I am most optimistic about the plans emerging from UKRI, on a deep dive of university internal sifting and selection processes within the EPSRC portfolio, and as part of its EDI Action Plans. Strategic Partner Universities have received a short survey in the first step of a longer-term programme aimed at understanding current approaches and issues to limited submission workflows.
It seems that funders, and UKRI as a particular example, are starting to appreciate that they have a vested interest in the pre-award environment, before an application is even submitted, should they truly want to realise goals in promoting inclusive practices across the research funding landscape. And there is so much that institutions can learn from each other, as well as from our funders, in designing, implementing and delivering on peer review assessment and decision-making.
Join me in a free webinar ‘Putting a Cap on it: the challenges and successes in creating workflows for limited submission research funding’ (10th October 2023) where I will give an insight into such workflows, gained from my own experiences working for both a funder and in academia, as well as those shared with me by my peers. And we can start the conversation of how we do things better, which is the true call to action from the University of Bristol and MoreBrains report;
‘… funders, researchers, and research professionals within Higher Education Institutions (HEIs) need better connections and communications to increase transparency in the pre-award environment. If they are to present a united front to create systemic change, and work together to lobby for shifts in government policy where appropriate, they also need to be proactive in cultivating more mutual understanding and alliances.’
Find the University of Bristol and MoreBrains report at:
Bell, A et al. “If we use the strength of diversity among researchers we can only improve the quality and impact of our research” Issues of equality, diversity, inclusion, and transparency in the process of applying for research funding (2023) Elizabeth Blackwell Institute, University of Bristol and MoreBrains Cooperative. https://zenodo.org/record/8186347
About the Author:
Dr. Jaydene Witchell is a Research Development Specialist with a PhD in Molecular Biology and a passion for empowering researchers by making grant funding more accessible. Her expertise on the complexities of research funding is built upon ten years working for the global charitable foundation Wellcome Trust, managing the grant application process and a portfolio of Wellcome’s expert review panels. During that time she facilitated the assessment of over a thousand research grant proposals and read thousands more accompanying peer reviewer reports.

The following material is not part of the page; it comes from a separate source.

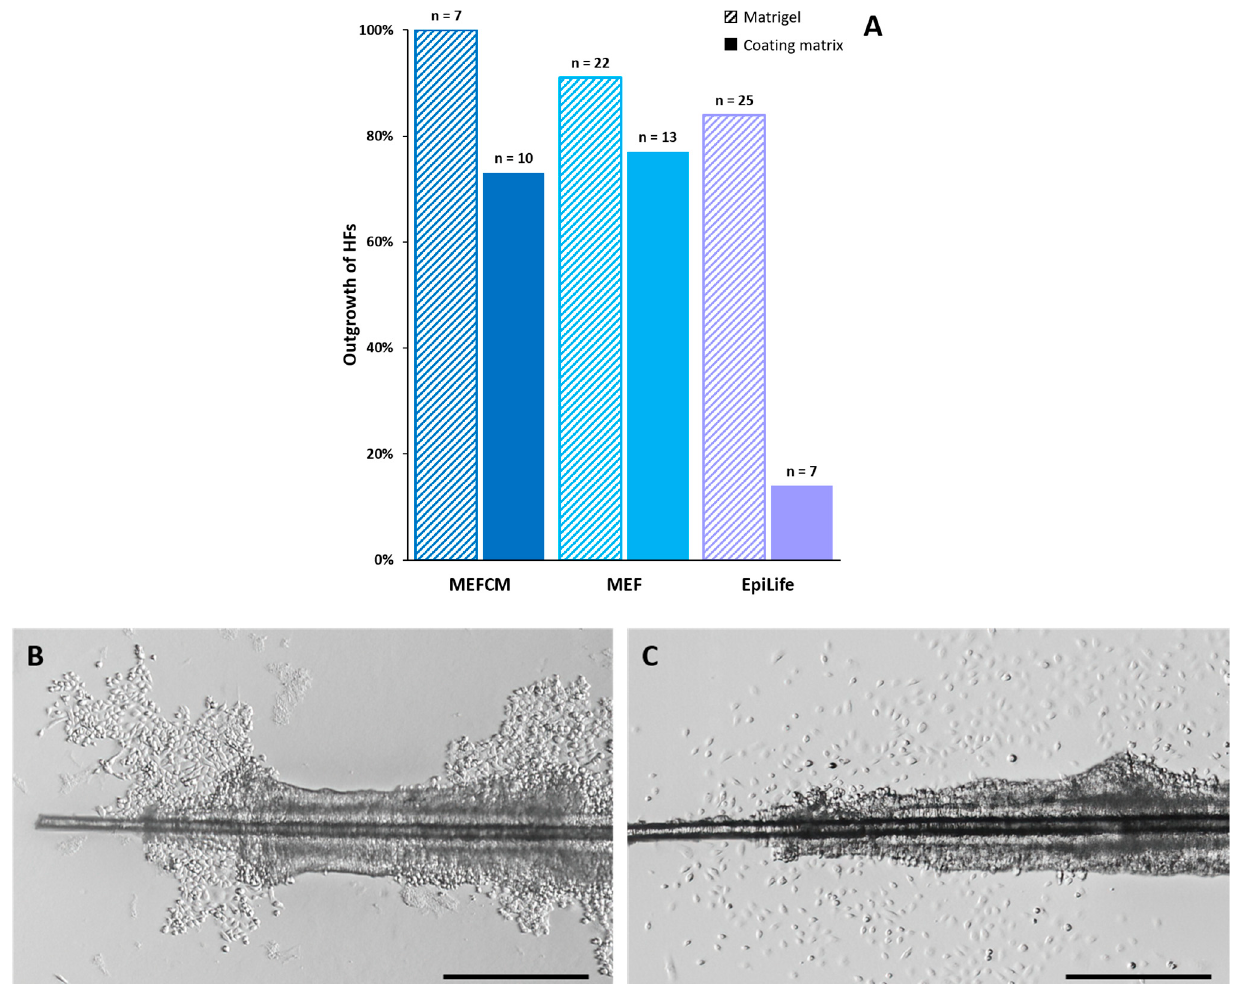
Figure 6. Growth behavior of keratinocytes on different coating solutions. ( A ) Relative primary outgrowth of HFs in different media (MEFCM, MEF medium, EpiLife medium) and coating conditions (Matrigel, collagen I coating matrix). ( B ) Representative DIC image of the distal part of an HF with confluent keratinocytes growing on a 1:10 diluted Matrigel coating after 9 days of cultivation. ( C ) Distal part of an HF with scattered keratinocytes outgrowing on the coating matrix kit after 9 days of cultivation. N = number of single, independent experiments. Scale bar: 500 µm.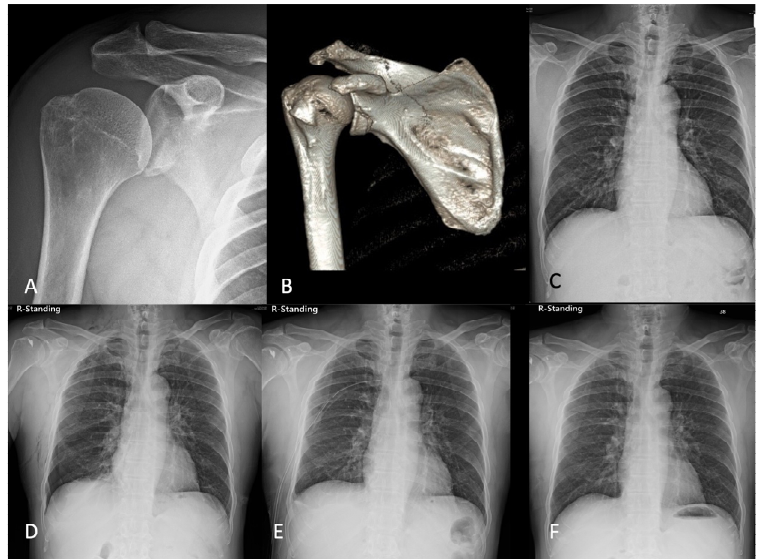
Figure 2. A 58-year-old male with ( A , B ) Right anterior glenoid fossa fracture, Ideberg type Ia. ( C ) Preoperative chest X-ray was unremarkable. ( D ) Right pneumothorax was found incidentally. ( E ) A chest tube was placed. ( F ) Follow-up chest radiography displayed improved right lung expansion.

Jaydene was keen to use her funder panel knowledge in a more applied way and to support applicants during the grant writing and development phase. She is now nearing four years of working within university Research and Innovation Offices, firstly for Cranfield University and more recently, the University of Southampton.
She inspires engagement and influences change by providing guidance to researchers navigating the funding landscape and by demystifying the grant application process. Jaydene is a keen advocate of the Research Manager and Administrator community and is starting a new venture in championing sharing of best practice between Research Development teams.